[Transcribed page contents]

== Segment start ==

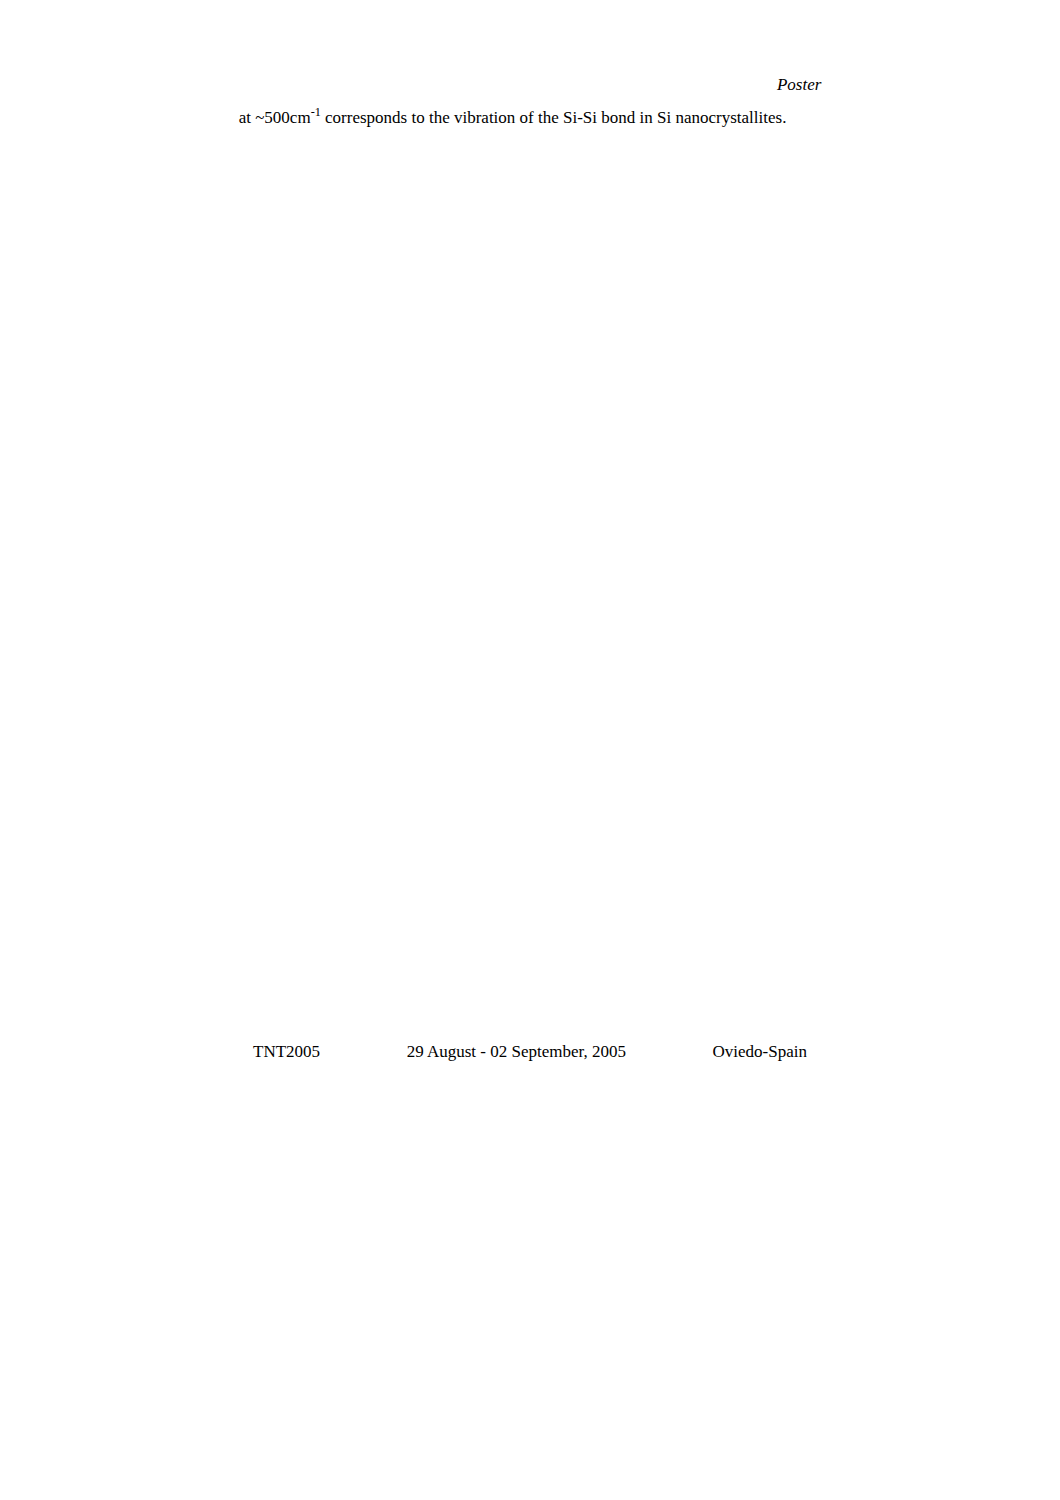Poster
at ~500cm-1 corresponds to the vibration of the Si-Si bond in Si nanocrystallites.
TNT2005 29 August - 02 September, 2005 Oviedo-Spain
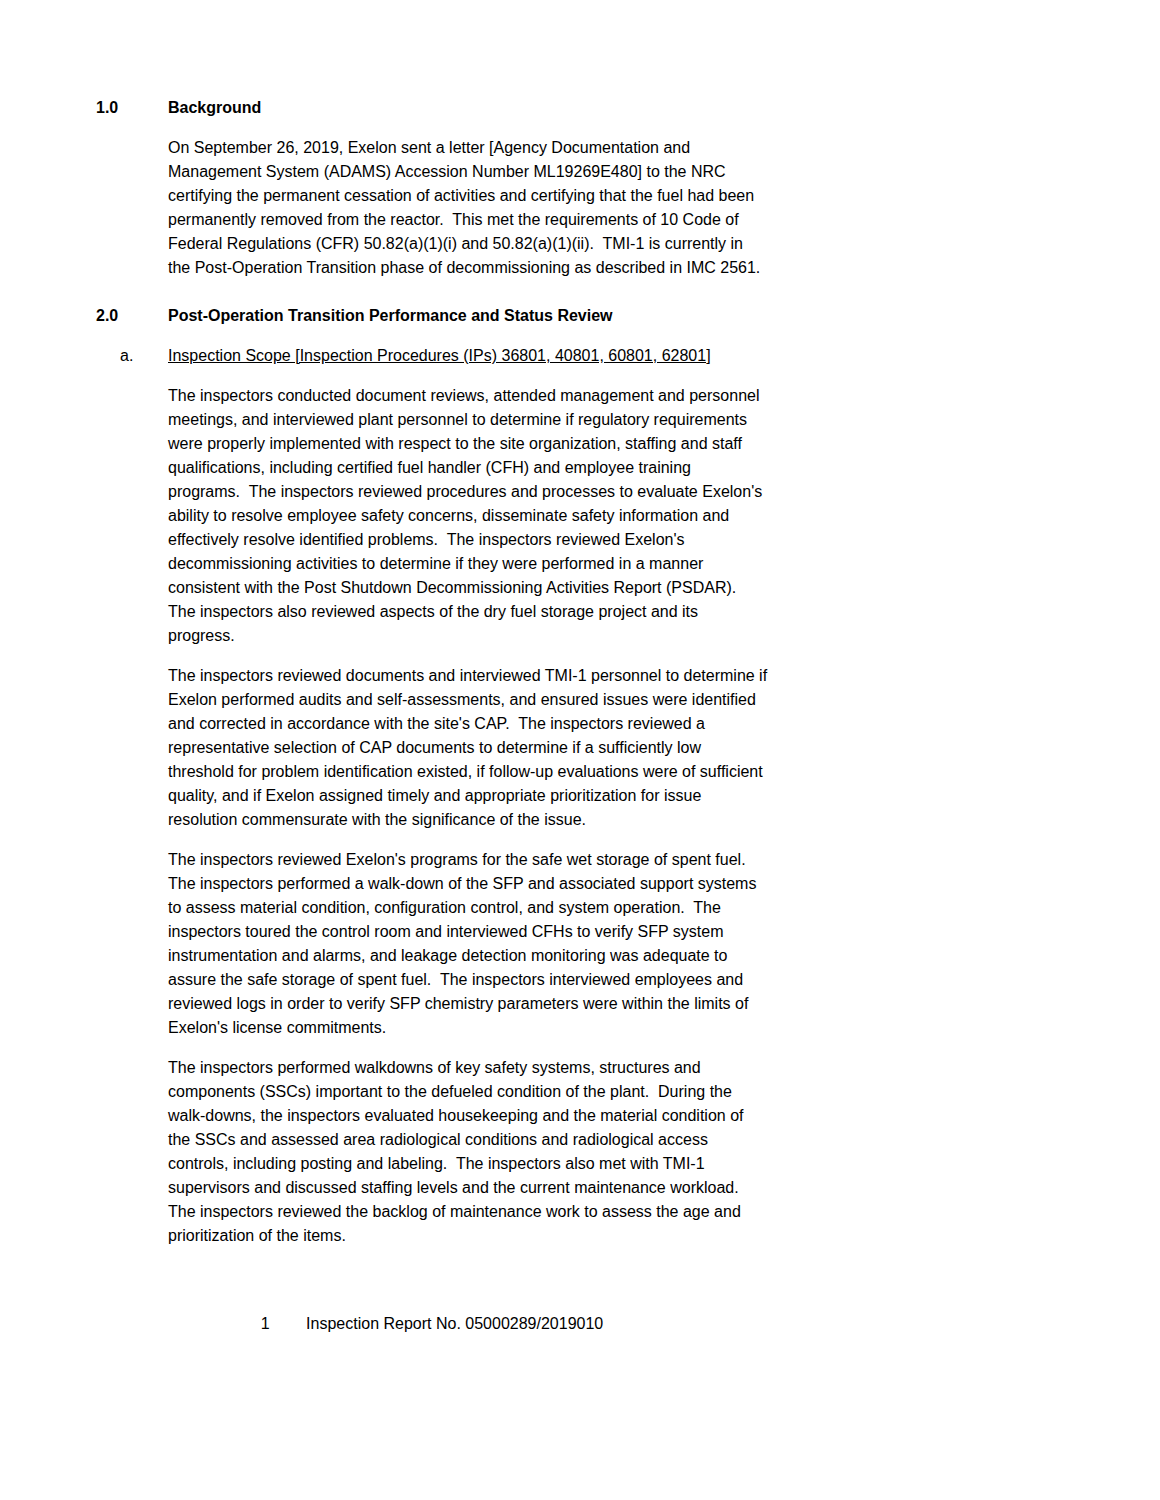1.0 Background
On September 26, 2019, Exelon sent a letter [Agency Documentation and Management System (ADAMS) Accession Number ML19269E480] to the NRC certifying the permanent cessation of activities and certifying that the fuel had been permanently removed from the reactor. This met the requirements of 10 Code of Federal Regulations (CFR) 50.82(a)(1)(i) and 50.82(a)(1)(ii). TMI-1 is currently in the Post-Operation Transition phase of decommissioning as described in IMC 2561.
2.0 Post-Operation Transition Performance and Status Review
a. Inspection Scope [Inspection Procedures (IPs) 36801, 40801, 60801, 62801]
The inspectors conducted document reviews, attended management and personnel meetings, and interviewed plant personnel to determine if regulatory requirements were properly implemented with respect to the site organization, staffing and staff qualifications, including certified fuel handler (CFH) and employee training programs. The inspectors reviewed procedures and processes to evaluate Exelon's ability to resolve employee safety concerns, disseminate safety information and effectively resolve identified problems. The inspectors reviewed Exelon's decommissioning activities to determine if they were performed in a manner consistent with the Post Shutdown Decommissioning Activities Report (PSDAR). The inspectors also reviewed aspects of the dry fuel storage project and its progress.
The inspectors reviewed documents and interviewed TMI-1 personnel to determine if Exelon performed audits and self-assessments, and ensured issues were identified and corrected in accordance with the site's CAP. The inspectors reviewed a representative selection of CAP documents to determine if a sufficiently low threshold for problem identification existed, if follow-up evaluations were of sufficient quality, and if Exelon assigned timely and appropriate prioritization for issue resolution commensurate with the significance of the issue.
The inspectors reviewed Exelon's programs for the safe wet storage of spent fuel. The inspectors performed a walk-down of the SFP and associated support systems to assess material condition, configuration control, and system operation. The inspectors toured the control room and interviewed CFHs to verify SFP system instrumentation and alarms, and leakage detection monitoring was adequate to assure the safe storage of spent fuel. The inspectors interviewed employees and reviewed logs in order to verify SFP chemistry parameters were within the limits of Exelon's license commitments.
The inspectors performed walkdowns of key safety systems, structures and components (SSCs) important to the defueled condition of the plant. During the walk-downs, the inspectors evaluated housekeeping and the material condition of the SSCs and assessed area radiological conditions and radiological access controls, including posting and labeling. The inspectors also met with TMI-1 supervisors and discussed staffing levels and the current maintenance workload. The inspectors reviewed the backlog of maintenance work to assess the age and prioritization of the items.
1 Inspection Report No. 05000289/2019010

== Segment end ==
== Segment start ==

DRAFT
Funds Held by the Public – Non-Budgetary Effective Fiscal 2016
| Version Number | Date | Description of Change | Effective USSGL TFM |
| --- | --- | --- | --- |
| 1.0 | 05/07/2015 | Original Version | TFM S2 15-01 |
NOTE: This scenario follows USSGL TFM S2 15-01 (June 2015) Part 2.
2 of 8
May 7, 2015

== Segment end ==
== Segment start ==

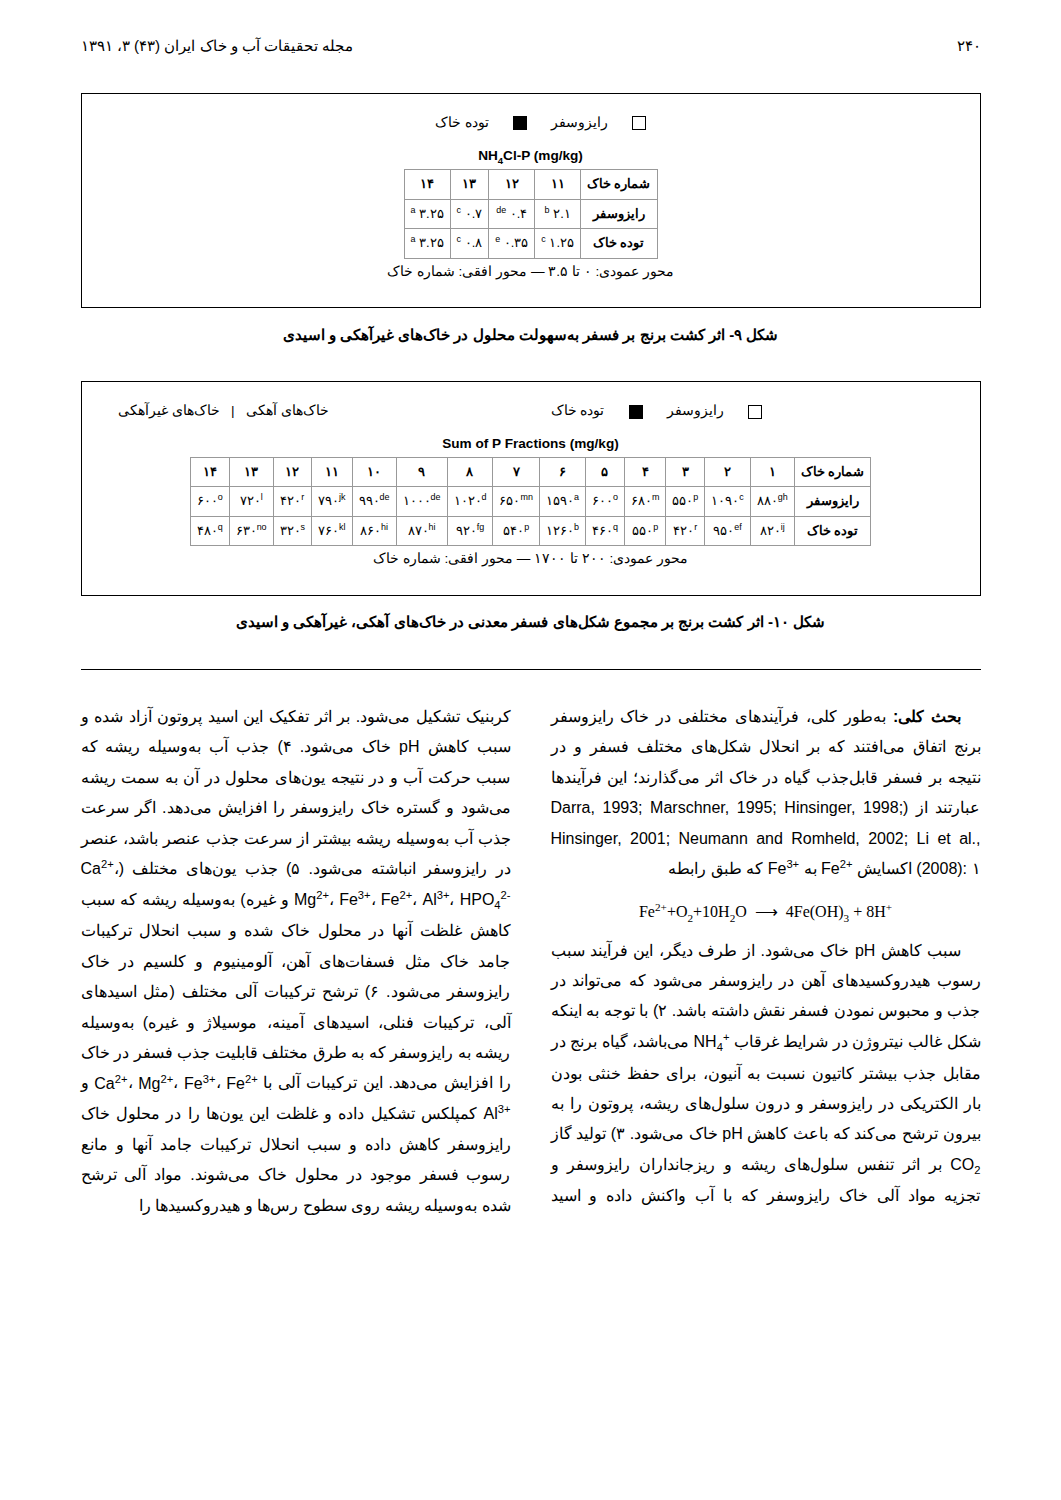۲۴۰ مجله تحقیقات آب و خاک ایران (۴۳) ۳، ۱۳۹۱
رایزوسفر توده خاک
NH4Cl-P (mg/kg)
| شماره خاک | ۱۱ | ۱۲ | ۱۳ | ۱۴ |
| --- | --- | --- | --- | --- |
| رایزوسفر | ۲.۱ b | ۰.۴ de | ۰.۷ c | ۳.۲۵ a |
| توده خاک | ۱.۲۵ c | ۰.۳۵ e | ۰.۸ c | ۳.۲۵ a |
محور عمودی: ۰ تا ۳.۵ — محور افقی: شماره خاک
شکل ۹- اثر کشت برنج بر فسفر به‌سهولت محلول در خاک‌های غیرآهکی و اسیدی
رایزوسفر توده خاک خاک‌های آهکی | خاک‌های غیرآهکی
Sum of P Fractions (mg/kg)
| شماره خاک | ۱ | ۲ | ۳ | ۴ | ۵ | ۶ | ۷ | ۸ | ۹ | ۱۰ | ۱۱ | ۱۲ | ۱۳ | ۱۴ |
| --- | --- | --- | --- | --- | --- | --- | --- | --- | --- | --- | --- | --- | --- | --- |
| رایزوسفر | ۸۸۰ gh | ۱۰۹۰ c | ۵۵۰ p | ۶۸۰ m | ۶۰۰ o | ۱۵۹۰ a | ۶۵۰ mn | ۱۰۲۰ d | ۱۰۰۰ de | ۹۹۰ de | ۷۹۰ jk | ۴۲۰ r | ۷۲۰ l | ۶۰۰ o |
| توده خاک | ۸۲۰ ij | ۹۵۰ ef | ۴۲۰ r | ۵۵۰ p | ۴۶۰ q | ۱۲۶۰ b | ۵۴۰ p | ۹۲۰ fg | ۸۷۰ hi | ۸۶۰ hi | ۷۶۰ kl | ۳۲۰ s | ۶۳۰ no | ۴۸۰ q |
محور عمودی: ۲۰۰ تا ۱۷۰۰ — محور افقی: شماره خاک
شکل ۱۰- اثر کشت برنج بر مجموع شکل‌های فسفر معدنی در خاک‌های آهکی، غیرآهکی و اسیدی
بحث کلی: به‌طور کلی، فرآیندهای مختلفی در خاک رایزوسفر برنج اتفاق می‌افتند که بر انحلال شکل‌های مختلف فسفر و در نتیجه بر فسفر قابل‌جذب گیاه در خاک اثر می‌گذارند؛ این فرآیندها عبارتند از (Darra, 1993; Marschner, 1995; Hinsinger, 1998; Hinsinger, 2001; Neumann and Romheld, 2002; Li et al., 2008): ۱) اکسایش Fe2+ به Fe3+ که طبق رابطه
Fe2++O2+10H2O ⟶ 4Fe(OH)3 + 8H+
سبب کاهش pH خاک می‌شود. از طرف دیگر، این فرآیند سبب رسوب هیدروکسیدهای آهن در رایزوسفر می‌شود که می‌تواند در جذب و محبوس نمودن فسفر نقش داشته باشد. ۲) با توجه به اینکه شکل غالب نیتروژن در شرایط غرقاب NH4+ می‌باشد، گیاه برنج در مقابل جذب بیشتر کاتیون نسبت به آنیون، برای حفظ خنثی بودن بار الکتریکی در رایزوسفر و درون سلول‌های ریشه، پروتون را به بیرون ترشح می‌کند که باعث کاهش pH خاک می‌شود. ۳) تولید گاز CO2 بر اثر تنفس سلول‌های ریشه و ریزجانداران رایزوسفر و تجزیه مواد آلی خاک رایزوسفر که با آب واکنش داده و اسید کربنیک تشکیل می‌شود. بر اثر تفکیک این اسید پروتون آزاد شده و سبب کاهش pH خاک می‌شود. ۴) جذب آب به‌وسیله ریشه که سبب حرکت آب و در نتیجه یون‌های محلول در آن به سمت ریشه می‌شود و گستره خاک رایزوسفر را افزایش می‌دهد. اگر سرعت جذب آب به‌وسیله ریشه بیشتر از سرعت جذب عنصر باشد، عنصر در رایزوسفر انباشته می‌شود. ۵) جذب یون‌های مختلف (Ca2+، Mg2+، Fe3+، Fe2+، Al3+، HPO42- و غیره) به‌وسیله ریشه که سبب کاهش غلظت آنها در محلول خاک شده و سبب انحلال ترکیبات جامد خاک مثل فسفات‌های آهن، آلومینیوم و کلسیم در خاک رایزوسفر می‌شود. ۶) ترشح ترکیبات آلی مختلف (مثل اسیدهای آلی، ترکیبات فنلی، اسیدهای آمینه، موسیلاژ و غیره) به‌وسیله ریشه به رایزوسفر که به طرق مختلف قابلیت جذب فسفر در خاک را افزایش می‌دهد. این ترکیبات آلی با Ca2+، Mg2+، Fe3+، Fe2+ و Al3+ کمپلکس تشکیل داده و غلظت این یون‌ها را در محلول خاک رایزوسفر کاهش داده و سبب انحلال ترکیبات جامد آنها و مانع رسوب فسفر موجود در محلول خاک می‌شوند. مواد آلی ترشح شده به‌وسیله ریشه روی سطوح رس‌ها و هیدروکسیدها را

== Segment end ==

## INSTRUCTIONS FOR THE TASK:
Look through the entries above, find each line containing "Version", and copy it.

## OUTPUT OF THE EXERCISE:
| Version Number | Date | Description of Change | Effective USSGL TFM |
| 1.0 | 05/07/2015 | Original Version | TFM S2 15-01 |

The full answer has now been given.